The three defendants - Zhen Zhang, 35, Shiyi Zhang, 42, and Zhuosen Tan, 31 - worked as sales representatives for a U.S.-based, multi-national corporation, and were based in the Chinese cities of Shanghai, Beijing and Shenzhen, respectively. Their employer (which is not New Jersey-based and is not identified in the Complaint) is a world leader in the design, manufacture and marketing of high-technology products used to generate radio signals and control radio frequencies, which are used in various commercial, military and space applications, according to Assistant U.S. Attorney Judith H. Germano.

The defendants were arrested on Sunday - Zhen Zhang at a residence he maintains in Norwalk, Conn., and Shiyi Zhang and Zhuosen Tan at John F. Kennedy airport in New York upon arrival from separate flights from China. (Zhen Zhang arrived the day before on a flight from China). All appeared before U.S. Magistrate Judge Madeline Cox Arleo on Monday, and were ordered detained pending a bail hearing set for tomorrow, Thursday, June 9, at 3 p.m.

Zhen Zhang had a work visa allowing him to enter the United States and was approved in December to become a legal permanent resident. The other two defendants were admitted to the United States for business purposes.

The Complaint details transactions the defendants entered into with individuals in New Jersey, China, Pakistan and elsewhere. The defendants are charged with using straw buyers in these transactions - including existing companies in the U.S., as well as front companies that the defendants established and operated in China - to conceal the true value and ultimate end-user of the products from their employer. This enabled the defendants to pocket a portion of the proceeds from sales transactions for their own financial benefit, defrauding their employer out of more than $1 million, according to the Complaint.

The defendants are also charged with fabricating purchase orders and end-user certifications to conceal their scheme. (End-user certifications - which set forth the ultimate user and use of a product - are often required to determine whether a license from the U.S. government is required before certain products can be exported from the United States.)

The Complaint details bribe payments the defendants demanded in exchange for providing favored treatment to customers. That favored treatment included offering bribe-paying customers lower prices and faster service, while simultaneously delaying or outright declining bids from non-bribe-paying customers. Pursuant to the scheme, the defendants generated thousands of electronic communications, including emails using their employer's U.S.-based computer server.

The defendants' employer cooperated in the investigation of the three employees immediately upon learning of the scheme from federal authorities.

The defendants are charged with conspiracy to commit wire fraud, which carries a maximum penalty of five years in federal prison and fines of up to $2 million (twice the gross gain to defendants or loss to their victim).

In determining an actual sentence, the judge to whom the case is eventually assigned would, upon a conviction, consult the U.S. Sentencing Guidelines, which provide appropriate sentencing ranges that take into account the severity and characteristics of the offense, the defendant's criminal history, if any, and other factors. The judge, however, is not bound by those guidelines in determining a sentence.
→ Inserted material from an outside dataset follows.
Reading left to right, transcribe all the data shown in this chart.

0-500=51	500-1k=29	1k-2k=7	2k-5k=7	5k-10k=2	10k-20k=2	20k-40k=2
Parole has been abolished in the federal system. Defendants who are given custodial terms must serve nearly all that time.

Despite the charges, each defendant is presumed innocent unless and until proven guilty beyond a reasonable doubt following a trial at which the defendant has all of the trial rights guaranteed by the U.S. Constitution and federal law.

Christie credited Special Agents of the FBI, under the direction of Special Agent in Charge Leslie Wiser, Jr.; the Department of Homeland Security, Immigration and Customs Enforcement (ICE), under the direction of Special Agent in Charge Kyle Hutchins, and the Department of Commerce, under the direction of Special Agent in Charge Sidney M. Simon.

The Government is represented by Assistant U.S. Attorney Judith H. Germano of the U.S. Attorney's Office in Newark.